Director: James Vanderbilt
There’s often a reason why certain big-budget or Oscar-contending films fly under the radar, why they’re in theatres before you know it, why you don’t hear much buzz around them, why they’re forgotten in a month. Take Serena for example, a movie that should have been on everyone’s tongue. Jennifer Lawrence, Bradley Cooper, the power couple, and yet no one but critics heard of their movie, let alone saw it. To this day I have yet to mention Serena to an average audience member and have the title recognized. How did that happen, with a film that seems tailor-made to drive in millions? Well, someone must have realized that it sucked. It became apparent somewhere along the line that it was going to be a complete flop, so all publicity was grounded. Truth didn’t receive the exact same treatment, nor is it as terrible as Serena. But with names like Blanchett & Redford, and with early Oscar buzz, you’d think the studio would be pumping this movie for all its worth. The simple fact that they aren’t, and that 90% of people haven’t even heard its name, should tell you something.

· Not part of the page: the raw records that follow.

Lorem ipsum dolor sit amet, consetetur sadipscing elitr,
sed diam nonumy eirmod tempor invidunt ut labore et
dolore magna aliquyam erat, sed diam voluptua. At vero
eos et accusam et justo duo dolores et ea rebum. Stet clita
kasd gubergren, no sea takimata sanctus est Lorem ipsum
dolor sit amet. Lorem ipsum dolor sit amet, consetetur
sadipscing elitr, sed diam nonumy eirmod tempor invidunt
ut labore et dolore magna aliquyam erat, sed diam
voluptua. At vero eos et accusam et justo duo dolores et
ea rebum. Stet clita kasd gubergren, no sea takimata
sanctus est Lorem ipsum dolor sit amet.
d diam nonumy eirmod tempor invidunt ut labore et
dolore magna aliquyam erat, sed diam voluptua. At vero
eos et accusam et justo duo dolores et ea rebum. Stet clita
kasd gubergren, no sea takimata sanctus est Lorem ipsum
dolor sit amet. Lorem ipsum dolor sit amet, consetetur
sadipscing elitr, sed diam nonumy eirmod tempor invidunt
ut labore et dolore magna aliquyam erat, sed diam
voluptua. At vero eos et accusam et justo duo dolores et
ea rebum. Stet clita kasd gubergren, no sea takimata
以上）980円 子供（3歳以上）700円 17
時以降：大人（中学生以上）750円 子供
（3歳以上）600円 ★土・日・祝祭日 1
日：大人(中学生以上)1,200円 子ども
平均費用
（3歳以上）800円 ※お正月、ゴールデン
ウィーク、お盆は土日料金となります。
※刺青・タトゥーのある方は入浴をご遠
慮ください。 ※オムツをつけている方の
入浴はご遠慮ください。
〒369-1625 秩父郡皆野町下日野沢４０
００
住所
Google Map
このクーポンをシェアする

This is the true story of the end of Dan Rather’s career, of George Bush’s National Guard service secrets, of a scandal that rocked a major television network, and the woman who was at the heart of it all. Mary Mapes was a top producer at CBS, working alongside Rather to create high-quality reporting and ground-breaking exposès. Together with a hand-picked team, Mary broke the American torture stories that would change the way our nation treated prisoners. And, right before the 2004 Bush/Kerry election, Mary attempted to change the world again. She led an investigation into the draft-dodging conspiracy of our President during the Vietnam war, including his complete failure to actually participate as a Guard. But questions surrounding the authenticity of reports would make what seemed to be the best piece of reporting of the decade into something of a sideshow, ruining the careers of so many, burying secrets back beneath years of paperwork.
So, why have only one thousand people rated this film on IMDb? To put that number into perspective, twenty-three thousand have rated Spectre, and it isn’t even out yet. With early Oscar attention and two amazing actors, this film should be advertised on every channel, should be a must-see, should be amazing us with an unbelievable story. So why isn’t it? Well, many reasons of course, but mostly because it isn’t that good. And not only that, but it’s obviously not that good, a film that will most likely strike the majority the exact same way. It’s not a film that will have a grand following and, conversely, a bunch of haters. Rather, it’s one that’s not well-made, resulting in a bad product more than a disagreeable story. Democrat, Republican, Bush-lover or -despiser; for a plot that revolves around politics, it’s shocking how many will unanimously say “meh”.
Problems first, and they are many. The pace is terribly slow, feeling like a 3-hour movie rather than a 2. Mary Mapes is an awfully unlikeable main character, or at least that’s the way she was shown, and she comes off as simply a bad person rather than a flawed hero. The cast of side characters was peopled by terrible actors, mainly Elisabeth Moss & Topher Grace, in roles that should embarrass them. And the plot itself, the searching for THs in old documents, the hounding of sources, the anger at CBS; so what? The crew spent a long time trying to convince us that this true story was important, only to bore us with the problems of other people’s lives. That might sound cynical, but it’s the job of the filmmaker to get me on board, it’s not my job to be invested from the start. If it weren’t for some good acting from Blanchett & Redford, Truth would have been even more of a disaster than it already was. They saved it from falling flat on its face, but they couldn’t keep it from obviously failure.